═══ MATERIAL TO PROCESS
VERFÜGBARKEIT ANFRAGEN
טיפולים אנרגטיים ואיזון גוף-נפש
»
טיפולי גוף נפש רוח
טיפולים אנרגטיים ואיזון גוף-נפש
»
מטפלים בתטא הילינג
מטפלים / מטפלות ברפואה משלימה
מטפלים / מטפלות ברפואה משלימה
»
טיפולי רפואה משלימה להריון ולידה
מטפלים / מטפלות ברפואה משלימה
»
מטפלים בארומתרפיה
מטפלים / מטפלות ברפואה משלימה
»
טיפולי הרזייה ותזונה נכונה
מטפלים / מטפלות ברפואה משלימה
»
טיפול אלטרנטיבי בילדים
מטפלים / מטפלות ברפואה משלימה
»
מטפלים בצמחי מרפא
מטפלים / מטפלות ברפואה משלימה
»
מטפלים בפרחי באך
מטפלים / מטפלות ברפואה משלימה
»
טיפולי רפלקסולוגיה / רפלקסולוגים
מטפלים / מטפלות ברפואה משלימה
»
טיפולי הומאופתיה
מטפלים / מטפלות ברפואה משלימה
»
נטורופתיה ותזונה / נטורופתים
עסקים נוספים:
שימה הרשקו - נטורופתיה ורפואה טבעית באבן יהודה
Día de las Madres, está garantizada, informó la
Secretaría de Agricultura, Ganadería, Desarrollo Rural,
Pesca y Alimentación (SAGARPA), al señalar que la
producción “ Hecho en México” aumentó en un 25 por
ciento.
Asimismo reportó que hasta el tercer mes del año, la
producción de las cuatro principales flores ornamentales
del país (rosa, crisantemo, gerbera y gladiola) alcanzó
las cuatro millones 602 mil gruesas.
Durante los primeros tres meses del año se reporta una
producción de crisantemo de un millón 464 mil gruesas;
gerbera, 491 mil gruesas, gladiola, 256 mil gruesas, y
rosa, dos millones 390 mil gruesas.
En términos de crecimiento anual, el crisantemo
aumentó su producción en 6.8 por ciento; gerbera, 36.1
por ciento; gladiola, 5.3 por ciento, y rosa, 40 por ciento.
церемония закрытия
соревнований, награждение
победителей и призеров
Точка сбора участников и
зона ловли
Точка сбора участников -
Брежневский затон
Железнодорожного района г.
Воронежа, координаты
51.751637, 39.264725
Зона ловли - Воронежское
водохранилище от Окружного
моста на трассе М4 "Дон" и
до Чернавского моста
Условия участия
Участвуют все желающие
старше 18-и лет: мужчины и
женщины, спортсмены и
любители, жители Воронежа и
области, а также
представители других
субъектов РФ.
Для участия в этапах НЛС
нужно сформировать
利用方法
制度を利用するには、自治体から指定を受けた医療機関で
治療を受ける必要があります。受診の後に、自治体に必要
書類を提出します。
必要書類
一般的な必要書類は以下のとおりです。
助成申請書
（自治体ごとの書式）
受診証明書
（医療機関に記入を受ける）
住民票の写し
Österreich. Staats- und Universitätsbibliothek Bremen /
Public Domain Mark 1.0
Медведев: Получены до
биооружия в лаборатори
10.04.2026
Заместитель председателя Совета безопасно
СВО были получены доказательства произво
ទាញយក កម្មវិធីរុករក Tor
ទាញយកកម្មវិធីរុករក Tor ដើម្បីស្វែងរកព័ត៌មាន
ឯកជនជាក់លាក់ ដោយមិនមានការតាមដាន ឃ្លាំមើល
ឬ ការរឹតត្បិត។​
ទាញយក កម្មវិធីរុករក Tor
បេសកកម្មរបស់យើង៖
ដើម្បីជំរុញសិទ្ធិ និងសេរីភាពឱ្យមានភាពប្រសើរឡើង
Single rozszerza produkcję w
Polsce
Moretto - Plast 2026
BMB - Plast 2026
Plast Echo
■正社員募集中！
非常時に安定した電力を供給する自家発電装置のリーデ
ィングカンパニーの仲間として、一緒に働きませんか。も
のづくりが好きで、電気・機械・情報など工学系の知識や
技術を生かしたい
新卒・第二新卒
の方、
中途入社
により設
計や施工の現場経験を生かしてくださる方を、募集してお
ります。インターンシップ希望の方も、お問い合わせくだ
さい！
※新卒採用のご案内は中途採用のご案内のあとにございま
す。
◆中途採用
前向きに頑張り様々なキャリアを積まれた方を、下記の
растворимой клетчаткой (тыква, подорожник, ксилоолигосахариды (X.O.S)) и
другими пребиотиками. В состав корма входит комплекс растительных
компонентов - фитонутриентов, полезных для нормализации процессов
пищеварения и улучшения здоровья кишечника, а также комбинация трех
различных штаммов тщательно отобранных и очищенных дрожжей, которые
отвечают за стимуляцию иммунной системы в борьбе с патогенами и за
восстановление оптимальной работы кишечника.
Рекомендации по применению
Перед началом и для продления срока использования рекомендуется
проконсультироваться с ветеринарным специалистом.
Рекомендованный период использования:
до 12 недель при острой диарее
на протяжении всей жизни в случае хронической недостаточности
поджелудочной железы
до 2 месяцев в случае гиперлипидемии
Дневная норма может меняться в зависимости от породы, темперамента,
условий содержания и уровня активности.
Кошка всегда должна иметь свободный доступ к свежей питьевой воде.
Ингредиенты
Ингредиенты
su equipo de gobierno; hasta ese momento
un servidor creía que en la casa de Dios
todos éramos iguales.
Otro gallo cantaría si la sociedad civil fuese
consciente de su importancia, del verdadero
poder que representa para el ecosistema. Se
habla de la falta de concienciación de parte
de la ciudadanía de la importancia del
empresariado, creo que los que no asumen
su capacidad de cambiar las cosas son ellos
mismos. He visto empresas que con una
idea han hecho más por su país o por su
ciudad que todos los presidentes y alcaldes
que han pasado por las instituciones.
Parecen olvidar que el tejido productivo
══════
JOB –
Could you collect every line in the listing above that contains the word "hasta"?

EXERCISE SOLUTION –
Asimismo reportó que hasta el tercer mes del año, la
su equipo de gobierno; hasta ese momento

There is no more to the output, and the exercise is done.